● **BRIEF**
Only lines holding the word "function" are wanted from the records; copy all of them.

● **Content revision data**
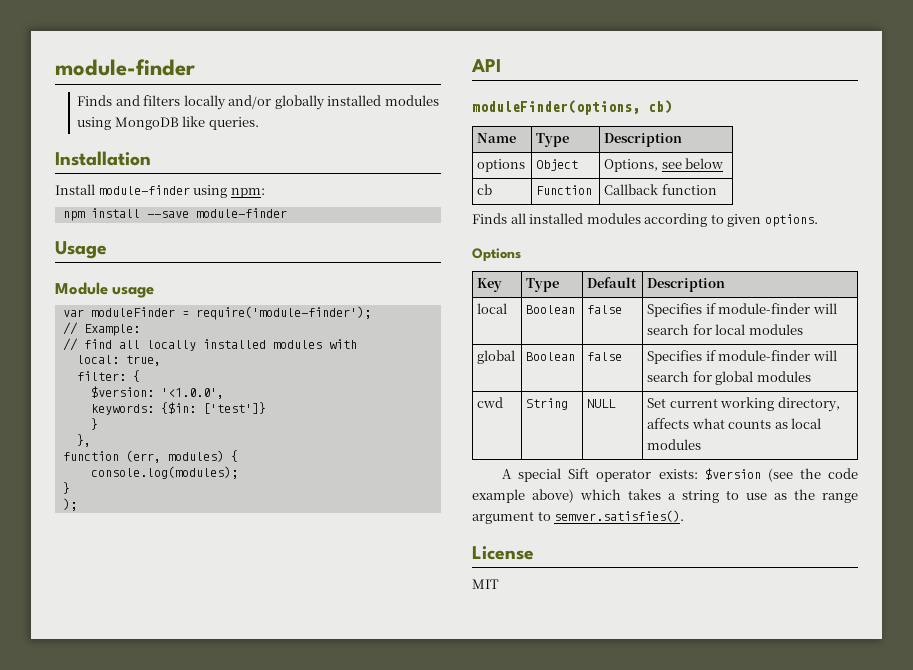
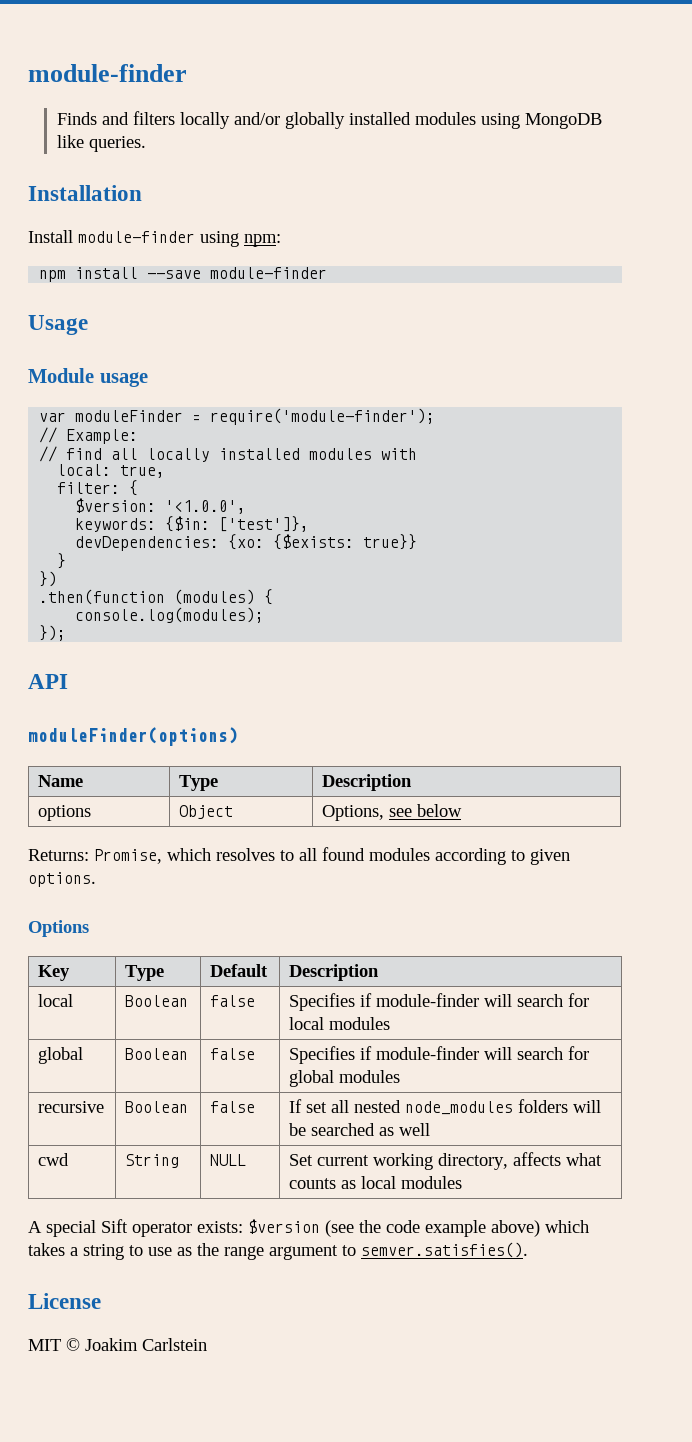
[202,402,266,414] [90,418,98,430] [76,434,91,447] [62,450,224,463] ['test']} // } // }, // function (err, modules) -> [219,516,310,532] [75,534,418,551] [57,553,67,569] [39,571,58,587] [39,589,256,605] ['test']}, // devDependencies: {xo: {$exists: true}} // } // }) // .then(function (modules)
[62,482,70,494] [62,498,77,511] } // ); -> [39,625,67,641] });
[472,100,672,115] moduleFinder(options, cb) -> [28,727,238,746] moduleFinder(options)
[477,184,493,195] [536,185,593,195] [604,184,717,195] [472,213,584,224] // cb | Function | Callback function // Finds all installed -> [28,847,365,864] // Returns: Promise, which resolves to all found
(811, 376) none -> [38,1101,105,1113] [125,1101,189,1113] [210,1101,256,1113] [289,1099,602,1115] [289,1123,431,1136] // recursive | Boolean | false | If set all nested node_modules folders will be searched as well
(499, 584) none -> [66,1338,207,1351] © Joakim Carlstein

● **ANSWER**
[202,402,266,414] [90,418,98,430] [76,434,91,447] [62,450,224,463] ['test']} // } // }, // function (err, modules) -> [219,516,310,532] [75,534,418,551] [57,553,67,569] [39,571,58,587] [39,589,256,605] ['test']}, // devDependencies: {xo: {$exists: true}} // } // }) // .then(function (modules)
[477,184,493,195] [536,185,593,195] [604,184,717,195] [472,213,584,224] // cb | Function | Callback function // Finds all installed -> [28,847,365,864] // Returns: Promise, which resolves to all found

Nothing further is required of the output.